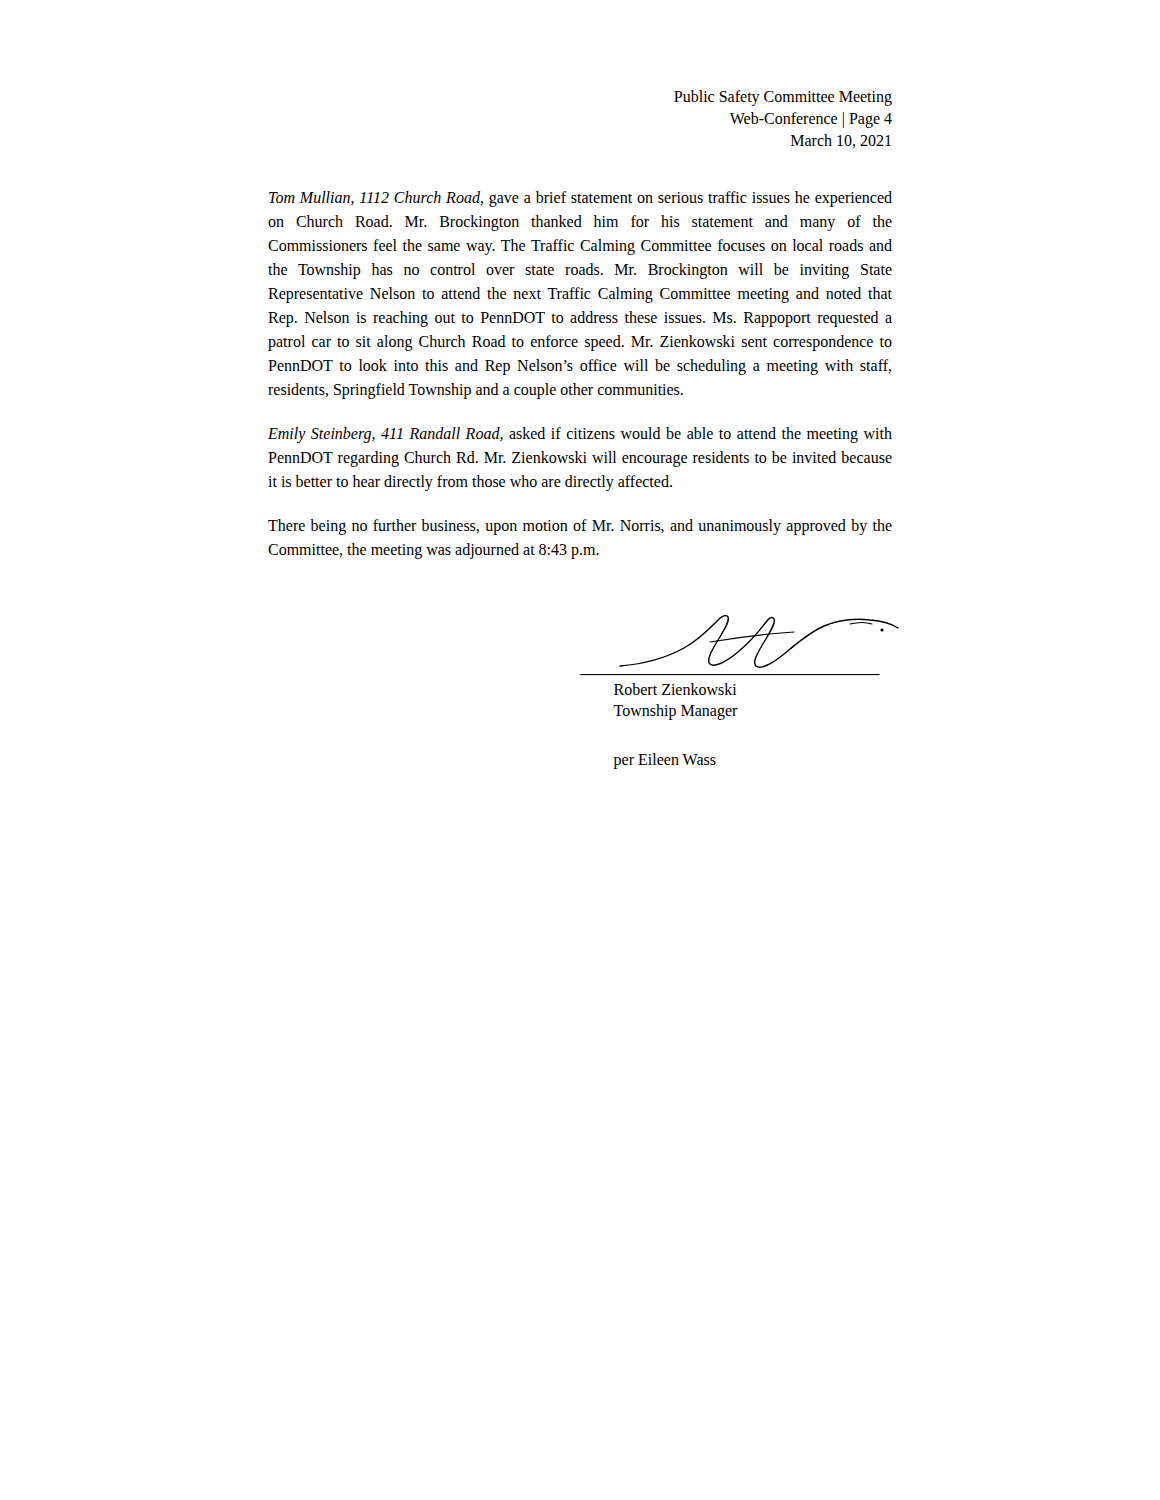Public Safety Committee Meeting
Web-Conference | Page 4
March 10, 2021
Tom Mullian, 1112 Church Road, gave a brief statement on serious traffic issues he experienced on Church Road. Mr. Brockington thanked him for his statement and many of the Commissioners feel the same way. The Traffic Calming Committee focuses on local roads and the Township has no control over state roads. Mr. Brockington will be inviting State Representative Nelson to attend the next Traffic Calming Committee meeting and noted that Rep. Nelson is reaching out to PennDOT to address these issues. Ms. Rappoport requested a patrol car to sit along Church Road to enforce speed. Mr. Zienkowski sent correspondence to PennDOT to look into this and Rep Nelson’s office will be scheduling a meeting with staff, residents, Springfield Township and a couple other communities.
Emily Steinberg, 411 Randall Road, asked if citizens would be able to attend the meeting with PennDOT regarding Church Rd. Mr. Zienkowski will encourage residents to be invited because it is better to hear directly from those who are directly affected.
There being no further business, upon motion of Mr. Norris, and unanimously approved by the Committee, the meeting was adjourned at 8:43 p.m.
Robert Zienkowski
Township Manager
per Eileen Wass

*Prompt*
Your answer must be the line with "Tom Mullian, 1112" and all lines after it through the final line of the entries, copied exactly and with nothing added.

*Solved problem*
Tom Mullian, 1112 Church Road, gave a brief statement on serious traffic issues he experienced on Church Road. Mr. Brockington thanked him for his statement and many of the Commissioners feel the same way. The Traffic Calming Committee focuses on local roads and the Township has no control over state roads. Mr. Brockington will be inviting State Representative Nelson to attend the next Traffic Calming Committee meeting and noted that Rep. Nelson is reaching out to PennDOT to address these issues. Ms. Rappoport requested a patrol car to sit along Church Road to enforce speed. Mr. Zienkowski sent correspondence to PennDOT to look into this and Rep Nelson’s office will be scheduling a meeting with staff, residents, Springfield Township and a couple other communities.
Emily Steinberg, 411 Randall Road, asked if citizens would be able to attend the meeting with PennDOT regarding Church Rd. Mr. Zienkowski will encourage residents to be invited because it is better to hear directly from those who are directly affected.
There being no further business, upon motion of Mr. Norris, and unanimously approved by the Committee, the meeting was adjourned at 8:43 p.m.
Robert Zienkowski
Township Manager
per Eileen Wass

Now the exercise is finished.